> Entries supplied:
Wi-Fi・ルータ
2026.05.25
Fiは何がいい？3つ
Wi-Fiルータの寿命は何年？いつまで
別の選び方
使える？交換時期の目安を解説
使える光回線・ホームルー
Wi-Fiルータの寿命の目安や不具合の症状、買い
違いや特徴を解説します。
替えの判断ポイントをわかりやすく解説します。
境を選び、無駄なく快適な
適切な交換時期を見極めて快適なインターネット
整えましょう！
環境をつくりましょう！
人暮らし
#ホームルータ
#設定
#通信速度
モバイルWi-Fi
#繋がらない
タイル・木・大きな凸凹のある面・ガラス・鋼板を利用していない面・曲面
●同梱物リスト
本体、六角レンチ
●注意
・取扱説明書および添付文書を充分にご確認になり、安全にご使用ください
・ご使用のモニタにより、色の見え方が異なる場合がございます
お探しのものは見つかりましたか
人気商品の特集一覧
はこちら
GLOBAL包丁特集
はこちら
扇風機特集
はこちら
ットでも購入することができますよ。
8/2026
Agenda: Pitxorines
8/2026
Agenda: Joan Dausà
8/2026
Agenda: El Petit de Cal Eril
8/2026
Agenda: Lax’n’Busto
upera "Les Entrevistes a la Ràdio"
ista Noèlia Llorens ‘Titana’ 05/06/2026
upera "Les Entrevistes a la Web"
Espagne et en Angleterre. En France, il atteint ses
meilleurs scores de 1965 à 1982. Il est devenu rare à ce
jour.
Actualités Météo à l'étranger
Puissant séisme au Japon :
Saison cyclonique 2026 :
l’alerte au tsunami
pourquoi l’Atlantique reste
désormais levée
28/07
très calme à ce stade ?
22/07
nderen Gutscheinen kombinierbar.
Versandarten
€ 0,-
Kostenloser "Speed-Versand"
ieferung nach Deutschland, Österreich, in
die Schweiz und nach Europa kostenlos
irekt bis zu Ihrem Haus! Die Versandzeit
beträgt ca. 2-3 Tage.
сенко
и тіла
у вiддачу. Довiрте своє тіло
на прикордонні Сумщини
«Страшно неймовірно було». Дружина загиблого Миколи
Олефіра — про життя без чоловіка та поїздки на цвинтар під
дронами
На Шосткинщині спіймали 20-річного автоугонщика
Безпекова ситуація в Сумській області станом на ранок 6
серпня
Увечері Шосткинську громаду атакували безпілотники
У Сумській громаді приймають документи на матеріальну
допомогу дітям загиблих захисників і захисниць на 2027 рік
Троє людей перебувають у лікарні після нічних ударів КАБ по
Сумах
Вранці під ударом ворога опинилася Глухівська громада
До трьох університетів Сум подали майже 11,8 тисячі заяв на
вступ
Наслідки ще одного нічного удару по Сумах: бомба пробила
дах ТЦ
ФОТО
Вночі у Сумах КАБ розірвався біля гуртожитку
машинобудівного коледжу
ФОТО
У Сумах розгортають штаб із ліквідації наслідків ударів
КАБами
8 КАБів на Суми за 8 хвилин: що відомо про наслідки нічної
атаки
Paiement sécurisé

> Problem requirements: Retype the whole of the material word for word.

> Solution below:
Wi-Fi・ルータ
2026.05.25
Fiは何がいい？3つ
Wi-Fiルータの寿命は何年？いつまで
別の選び方
使える？交換時期の目安を解説
使える光回線・ホームルー
Wi-Fiルータの寿命の目安や不具合の症状、買い
違いや特徴を解説します。
替えの判断ポイントをわかりやすく解説します。
境を選び、無駄なく快適な
適切な交換時期を見極めて快適なインターネット
整えましょう！
環境をつくりましょう！
人暮らし
#ホームルータ
#設定
#通信速度
モバイルWi-Fi
#繋がらない
タイル・木・大きな凸凹のある面・ガラス・鋼板を利用していない面・曲面
●同梱物リスト
本体、六角レンチ
●注意
・取扱説明書および添付文書を充分にご確認になり、安全にご使用ください
・ご使用のモニタにより、色の見え方が異なる場合がございます
お探しのものは見つかりましたか
人気商品の特集一覧
はこちら
GLOBAL包丁特集
はこちら
扇風機特集
はこちら
ットでも購入することができますよ。
8/2026
Agenda: Pitxorines
8/2026
Agenda: Joan Dausà
8/2026
Agenda: El Petit de Cal Eril
8/2026
Agenda: Lax’n’Busto
upera "Les Entrevistes a la Ràdio"
ista Noèlia Llorens ‘Titana’ 05/06/2026
upera "Les Entrevistes a la Web"
Espagne et en Angleterre. En France, il atteint ses
meilleurs scores de 1965 à 1982. Il est devenu rare à ce
jour.
Actualités Météo à l'étranger
Puissant séisme au Japon :
Saison cyclonique 2026 :
l’alerte au tsunami
pourquoi l’Atlantique reste
désormais levée
28/07
très calme à ce stade ?
22/07
nderen Gutscheinen kombinierbar.
Versandarten
€ 0,-
Kostenloser "Speed-Versand"
ieferung nach Deutschland, Österreich, in
die Schweiz und nach Europa kostenlos
irekt bis zu Ihrem Haus! Die Versandzeit
beträgt ca. 2-3 Tage.
сенко
и тіла
у вiддачу. Довiрте своє тіло
на прикордонні Сумщини
«Страшно неймовірно було». Дружина загиблого Миколи
Олефіра — про життя без чоловіка та поїздки на цвинтар під
дронами
На Шосткинщині спіймали 20-річного автоугонщика
Безпекова ситуація в Сумській області станом на ранок 6
серпня
Увечері Шосткинську громаду атакували безпілотники
У Сумській громаді приймають документи на матеріальну
допомогу дітям загиблих захисників і захисниць на 2027 рік
Троє людей перебувають у лікарні після нічних ударів КАБ по
Сумах
Вранці під ударом ворога опинилася Глухівська громада
До трьох університетів Сум подали майже 11,8 тисячі заяв на
вступ
Наслідки ще одного нічного удару по Сумах: бомба пробила
дах ТЦ
ФОТО
Вночі у Сумах КАБ розірвався біля гуртожитку
машинобудівного коледжу
ФОТО
У Сумах розгортають штаб із ліквідації наслідків ударів
КАБами
8 КАБів на Суми за 8 хвилин: що відомо про наслідки нічної
атаки
Paiement sécurisé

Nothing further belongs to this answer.